I’ve fallen completely in love with the dance for the Polichinelles; the kids do a kind of rocking saunter, then drop to the ground and crawl back through each other’s legs; then they hop from side to side with one leg in attitude. It’s so simple, but it works. The Waltz of the Flowers is still hopeless; the flowers do so little dancing, and the four bees prancing on the melody are simply not funny, nor does the whole “funny” concept fit the mood. Maybe one day Ratmansky will change it?
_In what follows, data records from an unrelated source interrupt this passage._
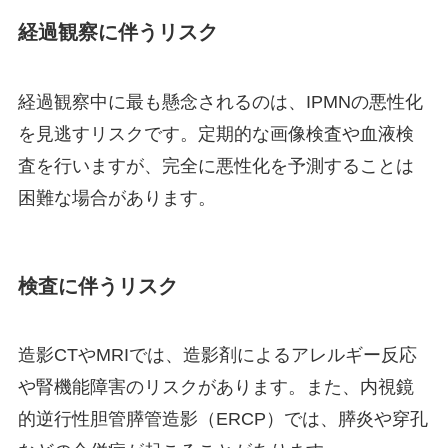
経過観察に伴うリスク
経過観察中に最も懸念されるのは、IPMNの悪性化
を見逃すリスクです。定期的な画像検査や血液検
査を行いますが、完全に悪性化を予測することは
困難な場合があります。
検査に伴うリスク
造影CTやMRIでは、造影剤によるアレルギー反応
や腎機能障害のリスクがあります。また、内視鏡
的逆行性胆管膵管造影（ERCP）では、膵炎や穿孔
But all is forgotten once the final pas de deux begins. The two children face their adult manifestations but they don’t see each other. Each couple holds hands. The children slowly walk into an opening at the back of the stage, and the adults dance an emotional pas de deux; the heart catches. It’s also and extremely hard pas de deux, requiring lots of strength, enormous endurance, and some bravery (as when the man swings the ballerina around with her leg out to the side and just hopes that she’ll stay up). Last night, Seo and Stearns had a few flubs, but the feeling was right. A joy laced with awe and even a touch of sadness. Seo was luminous; Stearns looked at her with a love-smitten smile, as if assuring her that even if things did not go seamlessly, he would be there. And he was. It wasn’t perfect, but it was moving.